Brookfield delivered a record 8,000 MW of new capacity globally in 2025, representing 20% growth in commissioned capacity year-over-year. The company committed or deployed $8.8 billion across strategic technologies, with $1.9 billion net to Brookfield Renewable. The portfolio now encompasses approximately 84,000 MW of advanced-stage projects, with management targeting a run-rate of 10,000 MW per year by 2027.

The expansion was fueled partly by significant acquisitions. In March, Brookfield completed the €6.1 billion privatization of French renewable energy company Neoen, marking its largest investment ever in renewable power. The transaction, supported by Brookfield's Global Transition Fund II and co-investors including California Public Employees' Retirement System and Singapore's Temasek, added substantial wind and solar capacity across Europe.

In July, Brookfield announced plans to increase its ownership in Colombian power generator Isagen to approximately 38% through a $1 billion investment. The stake, which Brookfield initially acquired in 2016, provides exposure to stable hydroelectric assets and a pipeline of renewable projects. The transaction is expected to close in the third quarter of 2025 and be immediately accretive to FFO per unit.

Asset recycling generated approximately $900 million in proceeds during the first quarter of 2025, with an additional $1.5 billion early in the second quarter. The company anticipated total asset sales for 2025 would exceed 2024 levels while delivering returns at or above targets.

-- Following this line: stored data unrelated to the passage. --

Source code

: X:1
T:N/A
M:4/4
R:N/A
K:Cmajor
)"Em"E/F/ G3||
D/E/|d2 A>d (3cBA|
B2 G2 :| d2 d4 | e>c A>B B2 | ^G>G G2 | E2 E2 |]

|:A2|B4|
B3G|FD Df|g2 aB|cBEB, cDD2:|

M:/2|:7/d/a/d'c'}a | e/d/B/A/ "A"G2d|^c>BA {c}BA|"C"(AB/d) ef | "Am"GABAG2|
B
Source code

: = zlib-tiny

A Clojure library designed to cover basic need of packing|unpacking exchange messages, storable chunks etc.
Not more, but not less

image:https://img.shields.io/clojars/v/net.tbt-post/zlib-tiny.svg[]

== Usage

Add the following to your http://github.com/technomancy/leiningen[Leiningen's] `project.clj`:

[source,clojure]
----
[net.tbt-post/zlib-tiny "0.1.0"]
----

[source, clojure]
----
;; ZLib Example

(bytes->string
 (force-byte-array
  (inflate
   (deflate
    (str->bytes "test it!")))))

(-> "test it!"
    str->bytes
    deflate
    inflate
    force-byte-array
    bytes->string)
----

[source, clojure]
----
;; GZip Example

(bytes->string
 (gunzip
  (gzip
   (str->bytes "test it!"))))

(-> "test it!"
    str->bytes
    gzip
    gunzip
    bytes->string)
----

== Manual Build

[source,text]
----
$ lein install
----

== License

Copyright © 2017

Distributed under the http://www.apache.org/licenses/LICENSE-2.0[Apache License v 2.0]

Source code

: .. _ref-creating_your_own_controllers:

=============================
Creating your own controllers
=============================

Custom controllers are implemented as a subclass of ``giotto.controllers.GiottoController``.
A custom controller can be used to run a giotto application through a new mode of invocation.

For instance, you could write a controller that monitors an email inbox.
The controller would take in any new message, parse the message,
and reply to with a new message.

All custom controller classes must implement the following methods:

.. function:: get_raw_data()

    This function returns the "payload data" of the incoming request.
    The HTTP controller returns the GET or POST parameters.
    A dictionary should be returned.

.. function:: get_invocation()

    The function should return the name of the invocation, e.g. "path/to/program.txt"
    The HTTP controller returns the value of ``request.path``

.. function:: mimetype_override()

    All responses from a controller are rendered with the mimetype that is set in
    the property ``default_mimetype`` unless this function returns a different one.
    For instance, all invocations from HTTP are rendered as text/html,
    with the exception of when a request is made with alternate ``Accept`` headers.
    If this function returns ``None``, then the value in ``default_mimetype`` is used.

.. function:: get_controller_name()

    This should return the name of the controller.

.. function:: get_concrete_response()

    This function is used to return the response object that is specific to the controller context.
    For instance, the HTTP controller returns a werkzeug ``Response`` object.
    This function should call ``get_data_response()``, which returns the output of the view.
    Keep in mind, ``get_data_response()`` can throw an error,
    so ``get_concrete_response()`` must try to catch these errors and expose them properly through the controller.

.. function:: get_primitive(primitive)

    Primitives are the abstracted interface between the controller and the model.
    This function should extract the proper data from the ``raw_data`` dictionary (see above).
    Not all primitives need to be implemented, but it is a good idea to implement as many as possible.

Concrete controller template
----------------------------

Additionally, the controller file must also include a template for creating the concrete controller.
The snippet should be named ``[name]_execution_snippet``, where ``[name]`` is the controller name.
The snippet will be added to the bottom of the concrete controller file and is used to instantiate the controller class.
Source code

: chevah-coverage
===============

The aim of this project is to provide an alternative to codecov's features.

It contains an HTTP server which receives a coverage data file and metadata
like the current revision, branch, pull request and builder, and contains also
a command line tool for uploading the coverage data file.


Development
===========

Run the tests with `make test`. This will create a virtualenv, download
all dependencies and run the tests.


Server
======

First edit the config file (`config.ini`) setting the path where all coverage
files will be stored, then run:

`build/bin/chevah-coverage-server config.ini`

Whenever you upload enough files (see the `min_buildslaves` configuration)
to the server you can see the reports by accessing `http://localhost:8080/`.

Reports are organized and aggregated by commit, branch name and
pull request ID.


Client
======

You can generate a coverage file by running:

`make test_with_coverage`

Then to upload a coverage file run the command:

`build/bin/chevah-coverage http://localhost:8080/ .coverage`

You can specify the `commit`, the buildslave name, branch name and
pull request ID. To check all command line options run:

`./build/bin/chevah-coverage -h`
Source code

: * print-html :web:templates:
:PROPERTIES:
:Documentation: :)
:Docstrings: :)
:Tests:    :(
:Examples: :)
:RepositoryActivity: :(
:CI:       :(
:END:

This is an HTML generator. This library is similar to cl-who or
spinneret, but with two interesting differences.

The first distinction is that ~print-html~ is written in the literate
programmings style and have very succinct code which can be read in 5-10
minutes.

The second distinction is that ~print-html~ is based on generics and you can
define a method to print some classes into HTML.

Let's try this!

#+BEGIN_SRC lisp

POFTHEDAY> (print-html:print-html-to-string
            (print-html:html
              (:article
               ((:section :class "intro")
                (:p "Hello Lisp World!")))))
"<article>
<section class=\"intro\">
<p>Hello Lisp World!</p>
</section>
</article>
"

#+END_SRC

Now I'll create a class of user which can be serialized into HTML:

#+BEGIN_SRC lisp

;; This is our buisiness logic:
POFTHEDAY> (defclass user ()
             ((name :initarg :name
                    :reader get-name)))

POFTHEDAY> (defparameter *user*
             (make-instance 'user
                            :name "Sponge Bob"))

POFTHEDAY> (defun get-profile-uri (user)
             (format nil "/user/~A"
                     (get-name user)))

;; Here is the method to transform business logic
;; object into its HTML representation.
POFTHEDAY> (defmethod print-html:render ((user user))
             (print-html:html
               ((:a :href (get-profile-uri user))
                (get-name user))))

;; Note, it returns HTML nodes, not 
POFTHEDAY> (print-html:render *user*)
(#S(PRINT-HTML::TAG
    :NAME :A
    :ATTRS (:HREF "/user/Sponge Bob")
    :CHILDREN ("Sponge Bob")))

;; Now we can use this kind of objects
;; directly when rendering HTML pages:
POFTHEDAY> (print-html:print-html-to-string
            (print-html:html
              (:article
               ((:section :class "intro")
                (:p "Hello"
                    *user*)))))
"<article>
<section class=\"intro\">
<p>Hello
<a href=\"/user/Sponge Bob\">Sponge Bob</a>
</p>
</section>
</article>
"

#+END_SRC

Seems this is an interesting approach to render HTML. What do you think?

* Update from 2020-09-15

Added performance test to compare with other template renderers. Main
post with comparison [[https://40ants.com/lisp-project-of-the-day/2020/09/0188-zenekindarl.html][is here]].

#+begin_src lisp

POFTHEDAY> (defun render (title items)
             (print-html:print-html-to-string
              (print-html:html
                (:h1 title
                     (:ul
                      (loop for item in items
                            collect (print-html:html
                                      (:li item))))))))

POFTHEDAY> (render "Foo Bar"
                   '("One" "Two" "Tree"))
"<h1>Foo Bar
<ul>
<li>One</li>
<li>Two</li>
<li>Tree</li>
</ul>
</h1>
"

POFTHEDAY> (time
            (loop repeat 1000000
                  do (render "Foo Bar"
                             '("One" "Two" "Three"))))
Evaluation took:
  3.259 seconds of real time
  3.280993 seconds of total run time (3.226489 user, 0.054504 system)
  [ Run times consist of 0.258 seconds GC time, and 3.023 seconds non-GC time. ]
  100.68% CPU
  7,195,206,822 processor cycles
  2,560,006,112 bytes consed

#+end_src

Analysts maintain a moderate buy consensus on Brookfield Renewable, with an average price target of $34.93, according to recent research. Several firms have raised their targets into the mid-$30s, citing the company's growing role in powering technology infrastructure and its stable cash flow profile from long-term contracts.

The shares were trading at $28.45 on Thursday, giving the company a market capitalization of $18.7 billion. The stock has a 52-week range of $18.47 to $32.29 and offers a dividend yield of 5.14%.

Brookfield's ability to secure large-scale partnerships with technology companies positions it uniquely in the renewable energy sector. As data center demand accelerates alongside AI adoption, the company's diversified hydro portfolio provides baseload power that complements intermittent wind and solar resources, offering reliability that technology companies increasingly demand.